→ Task to carry out
Copy out every item below word for word, leaving out the pictures.

Stored dataset items:
——————————
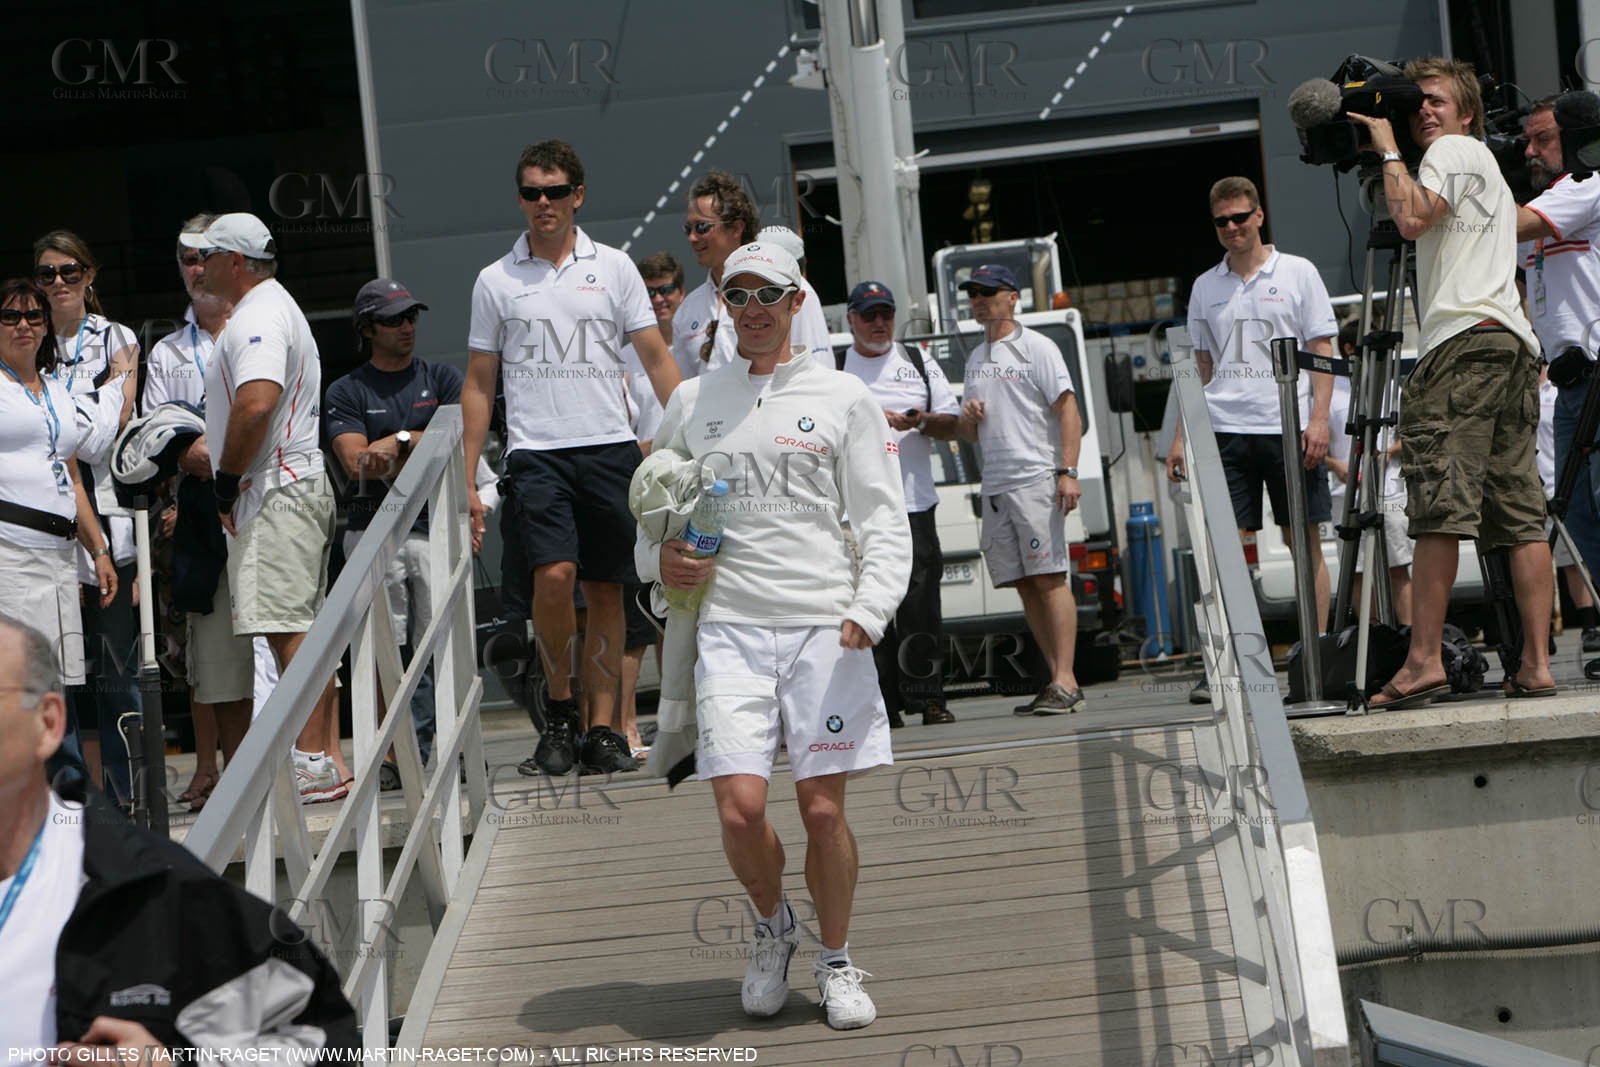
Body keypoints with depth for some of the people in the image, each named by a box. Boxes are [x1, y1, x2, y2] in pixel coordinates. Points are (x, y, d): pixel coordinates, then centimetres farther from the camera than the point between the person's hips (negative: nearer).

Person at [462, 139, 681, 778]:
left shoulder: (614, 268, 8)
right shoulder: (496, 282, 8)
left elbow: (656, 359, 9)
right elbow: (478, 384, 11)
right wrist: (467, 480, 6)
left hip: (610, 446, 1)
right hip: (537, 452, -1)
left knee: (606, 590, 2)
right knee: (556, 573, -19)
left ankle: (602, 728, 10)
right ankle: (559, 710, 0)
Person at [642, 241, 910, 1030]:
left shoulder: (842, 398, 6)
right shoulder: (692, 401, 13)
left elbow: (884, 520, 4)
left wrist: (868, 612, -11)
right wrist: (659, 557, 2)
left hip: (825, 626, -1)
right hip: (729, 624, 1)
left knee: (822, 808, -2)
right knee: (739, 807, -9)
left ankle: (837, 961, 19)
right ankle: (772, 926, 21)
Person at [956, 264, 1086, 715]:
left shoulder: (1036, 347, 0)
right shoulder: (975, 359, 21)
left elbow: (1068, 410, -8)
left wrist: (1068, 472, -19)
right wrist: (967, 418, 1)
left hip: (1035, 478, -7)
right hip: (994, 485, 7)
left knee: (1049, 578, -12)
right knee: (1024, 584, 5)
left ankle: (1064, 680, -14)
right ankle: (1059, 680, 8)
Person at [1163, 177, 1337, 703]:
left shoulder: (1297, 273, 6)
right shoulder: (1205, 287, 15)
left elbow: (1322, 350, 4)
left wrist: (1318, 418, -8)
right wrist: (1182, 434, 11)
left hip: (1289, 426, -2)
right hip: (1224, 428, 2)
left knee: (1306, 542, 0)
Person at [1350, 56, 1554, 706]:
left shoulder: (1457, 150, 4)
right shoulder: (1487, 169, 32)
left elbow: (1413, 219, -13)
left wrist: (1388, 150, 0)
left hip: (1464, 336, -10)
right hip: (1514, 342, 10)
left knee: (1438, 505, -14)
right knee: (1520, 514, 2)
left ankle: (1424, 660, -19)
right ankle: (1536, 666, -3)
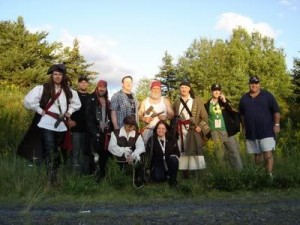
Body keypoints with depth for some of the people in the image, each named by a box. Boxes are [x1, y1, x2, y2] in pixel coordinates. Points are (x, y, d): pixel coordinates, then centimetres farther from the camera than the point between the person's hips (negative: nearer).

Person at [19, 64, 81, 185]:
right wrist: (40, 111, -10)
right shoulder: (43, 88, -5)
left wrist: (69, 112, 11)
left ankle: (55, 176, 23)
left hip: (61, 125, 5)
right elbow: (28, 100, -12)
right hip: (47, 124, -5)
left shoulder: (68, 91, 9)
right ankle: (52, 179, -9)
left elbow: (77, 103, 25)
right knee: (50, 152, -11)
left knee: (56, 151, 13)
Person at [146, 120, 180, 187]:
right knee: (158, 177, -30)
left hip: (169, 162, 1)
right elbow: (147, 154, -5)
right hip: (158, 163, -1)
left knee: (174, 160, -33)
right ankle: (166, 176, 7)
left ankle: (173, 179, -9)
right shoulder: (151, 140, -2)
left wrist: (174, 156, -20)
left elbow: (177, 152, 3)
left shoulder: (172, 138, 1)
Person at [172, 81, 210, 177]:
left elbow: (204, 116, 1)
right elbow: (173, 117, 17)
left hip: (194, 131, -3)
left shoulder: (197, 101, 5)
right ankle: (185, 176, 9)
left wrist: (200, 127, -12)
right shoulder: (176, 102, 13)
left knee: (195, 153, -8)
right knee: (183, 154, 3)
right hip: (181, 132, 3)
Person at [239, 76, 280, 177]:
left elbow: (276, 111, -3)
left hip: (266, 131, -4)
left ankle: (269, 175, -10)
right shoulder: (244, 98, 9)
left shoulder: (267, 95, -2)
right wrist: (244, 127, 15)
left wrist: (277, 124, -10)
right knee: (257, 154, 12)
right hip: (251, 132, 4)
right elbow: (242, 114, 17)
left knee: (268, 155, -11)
——————————
→ Written solution
Body keypoints with depth for some of the people in the image, each named by a box. Boxes are [x1, y1, x2, y2] in pixel coordinates. Points are (x, y, d): pixel coordinates, then centimetres farther from the camera than the point between the person's hips (negative: nearer).

Person at [462, 139, 681, 778]:
left shoulder: (614, 268, 8)
right shoulder: (496, 282, 8)
left elbow: (656, 359, 9)
right elbow: (478, 384, 11)
right wrist: (467, 480, 6)
left hip: (610, 446, 1)
right hip: (537, 452, -1)
left knee: (606, 590, 2)
right knee: (556, 573, -19)
left ankle: (602, 728, 10)
right ankle: (559, 710, 0)
Person at [642, 241, 910, 1030]:
left shoulder: (842, 398, 6)
right shoulder: (692, 401, 13)
left elbow: (884, 520, 4)
left wrist: (868, 612, -11)
right wrist: (659, 557, 2)
left hip: (825, 626, -1)
right hip: (729, 624, 1)
left knee: (822, 808, -2)
right knee: (739, 807, -9)
left ankle: (837, 961, 19)
right ankle: (772, 926, 21)
Person at [956, 264, 1086, 715]:
left shoulder: (1036, 347, 0)
right shoulder: (975, 359, 21)
left elbow: (1068, 410, -8)
left wrist: (1068, 472, -19)
right wrist: (967, 418, 1)
left hip: (1035, 478, -7)
right hip: (994, 485, 7)
left knee: (1049, 578, -12)
right knee: (1024, 584, 5)
left ankle: (1064, 680, -14)
right ankle: (1059, 680, 8)
Person at [1163, 177, 1337, 703]:
left shoulder: (1297, 273, 6)
right shoulder: (1205, 287, 15)
left elbow: (1322, 350, 4)
left wrist: (1318, 418, -8)
right wrist: (1182, 434, 11)
left hip: (1289, 426, -2)
right hip: (1224, 428, 2)
left knee: (1306, 542, 0)
Person at [1350, 56, 1554, 706]:
left shoulder: (1457, 150, 4)
right shoulder: (1487, 169, 32)
left elbow: (1413, 219, -13)
left wrist: (1388, 150, 0)
left hip: (1464, 336, -10)
right hip: (1514, 342, 10)
left knee: (1438, 505, -14)
right knee: (1520, 514, 2)
left ankle: (1424, 660, -19)
right ankle: (1536, 666, -3)
Body keypoints with depth for some of the people in the image, each named by a box. Boxes are [x1, y1, x2, y2] in pixel coordinates. Points are (x, y, d): pixel coordinates, then centimetres farther from the camera than the point between the person's hips (negative: nearer).

Person at [19, 64, 81, 185]:
right wrist: (40, 111, -10)
right shoulder: (43, 88, -5)
left wrist: (69, 112, 11)
left ankle: (55, 176, 23)
left hip: (61, 125, 5)
right elbow: (28, 100, -12)
right hip: (47, 124, -5)
left shoulder: (68, 91, 9)
right ankle: (52, 179, -9)
left elbow: (77, 103, 25)
right knee: (50, 152, -11)
left knee: (56, 151, 13)
Person at [146, 120, 180, 187]:
right knee: (158, 177, -30)
left hip: (169, 162, 1)
right elbow: (147, 154, -5)
right hip: (158, 163, -1)
left knee: (174, 160, -33)
right ankle: (166, 176, 7)
left ankle: (173, 179, -9)
right shoulder: (151, 140, -2)
left wrist: (174, 156, -20)
left elbow: (177, 152, 3)
left shoulder: (172, 138, 1)
Person at [172, 81, 210, 177]:
left elbow: (204, 116, 1)
right elbow: (173, 117, 17)
left hip: (194, 131, -3)
left shoulder: (197, 101, 5)
right ankle: (185, 176, 9)
left wrist: (200, 127, -12)
right shoulder: (176, 102, 13)
left knee: (195, 153, -8)
right knee: (183, 154, 3)
right hip: (181, 132, 3)
Person at [239, 76, 280, 177]:
left elbow: (276, 111, -3)
left hip: (266, 131, -4)
left ankle: (269, 175, -10)
right shoulder: (244, 98, 9)
left shoulder: (267, 95, -2)
right wrist: (244, 127, 15)
left wrist: (277, 124, -10)
right knee: (257, 154, 12)
right hip: (251, 132, 4)
right elbow: (242, 114, 17)
left knee: (268, 155, -11)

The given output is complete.